◆ **Task brief**
Your task is to output the listing exactly, leaving every image out.
───── Raw data ─────
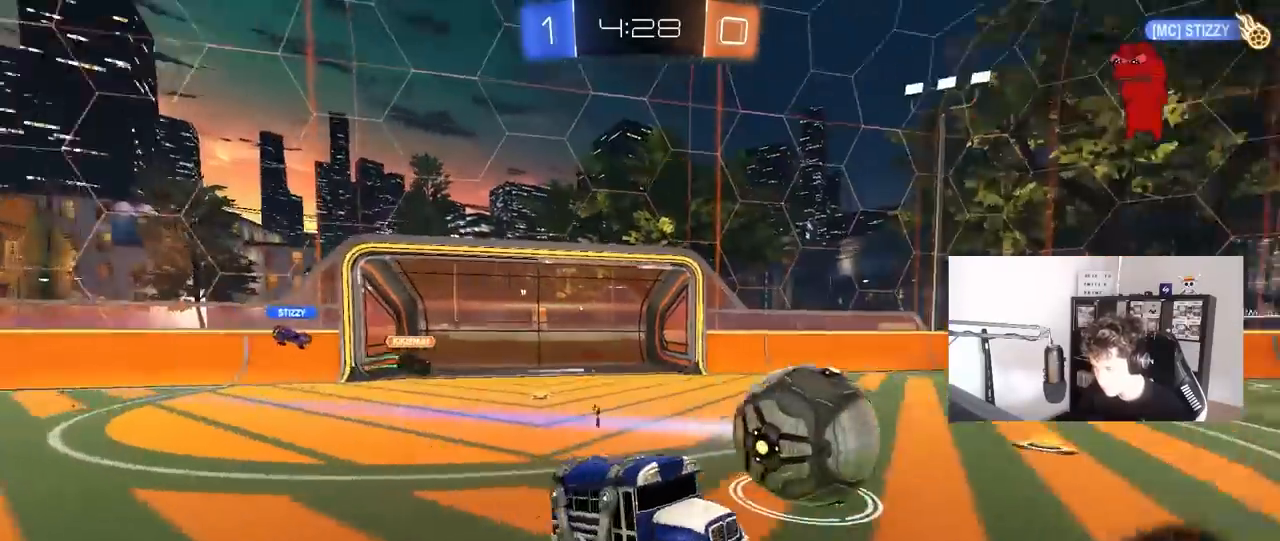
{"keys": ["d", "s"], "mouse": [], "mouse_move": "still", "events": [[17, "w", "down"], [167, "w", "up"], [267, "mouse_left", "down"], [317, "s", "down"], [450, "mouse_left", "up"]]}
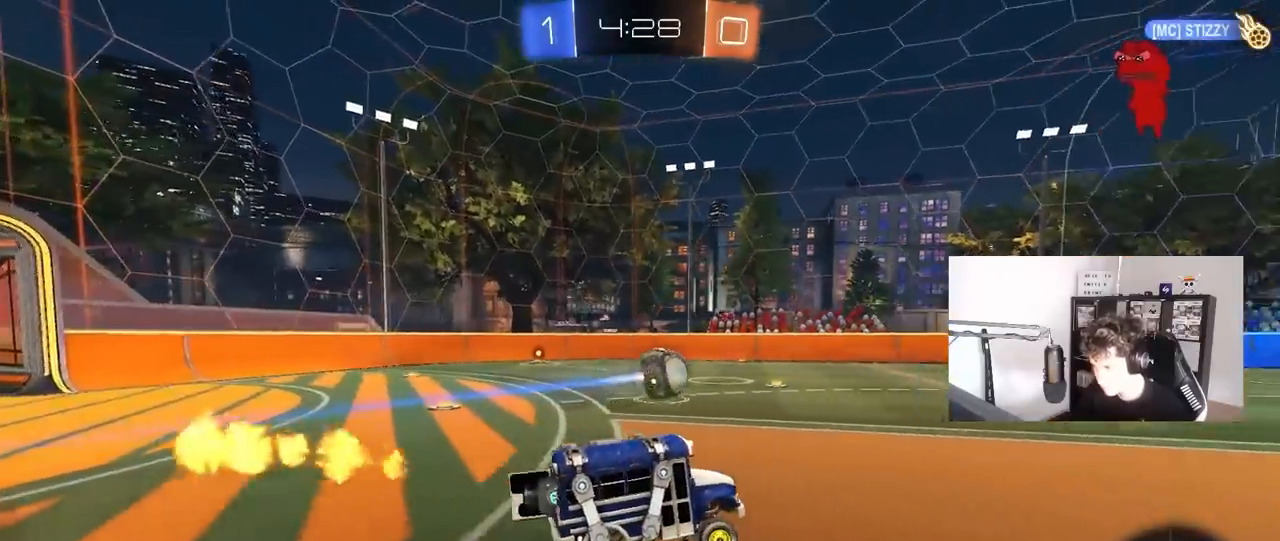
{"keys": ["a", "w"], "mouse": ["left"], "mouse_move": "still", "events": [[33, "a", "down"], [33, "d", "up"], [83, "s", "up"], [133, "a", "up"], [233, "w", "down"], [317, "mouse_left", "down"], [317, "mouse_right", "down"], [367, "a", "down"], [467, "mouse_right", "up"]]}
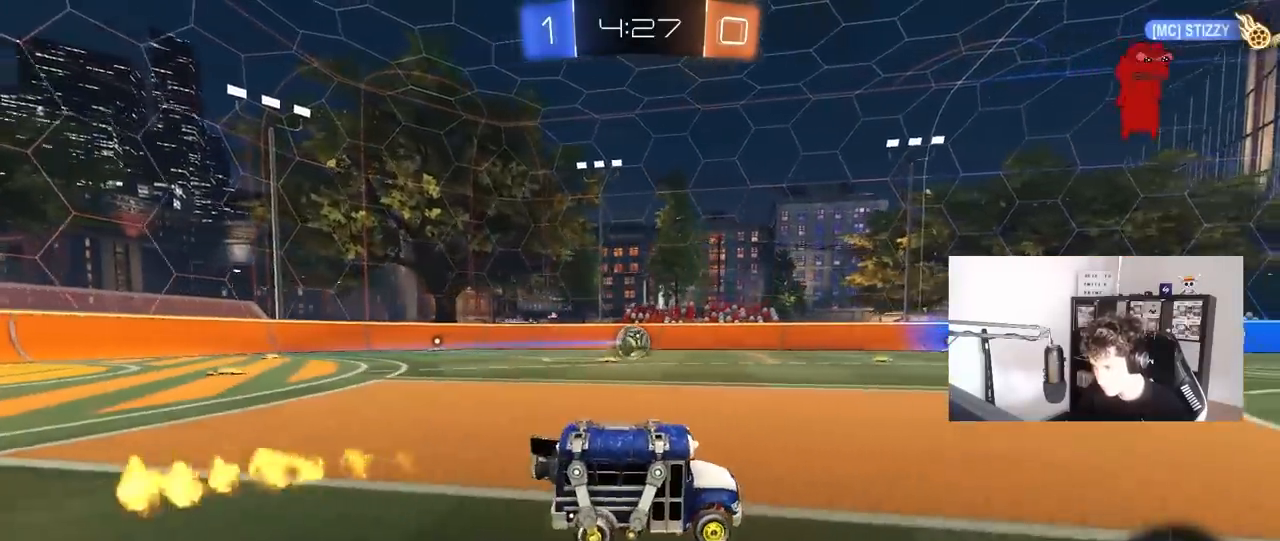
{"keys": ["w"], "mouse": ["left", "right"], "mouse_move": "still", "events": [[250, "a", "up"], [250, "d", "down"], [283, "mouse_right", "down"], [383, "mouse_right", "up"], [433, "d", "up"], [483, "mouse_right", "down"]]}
─────
◆ **Solution to this task**
{"keys": ["d", "s"], "mouse": [], "mouse_move": "still", "events": [[17, "w", "down"], [167, "w", "up"], [267, "mouse_left", "down"], [317, "s", "down"], [450, "mouse_left", "up"]]}
{"keys": ["a", "w"], "mouse": ["left"], "mouse_move": "still", "events": [[33, "a", "down"], [33, "d", "up"], [83, "s", "up"], [133, "a", "up"], [233, "w", "down"], [317, "mouse_left", "down"], [317, "mouse_right", "down"], [367, "a", "down"], [467, "mouse_right", "up"]]}
{"keys": ["w"], "mouse": ["left", "right"], "mouse_move": "still", "events": [[250, "a", "up"], [250, "d", "down"], [283, "mouse_right", "down"], [383, "mouse_right", "up"], [433, "d", "up"], [483, "mouse_right", "down"]]}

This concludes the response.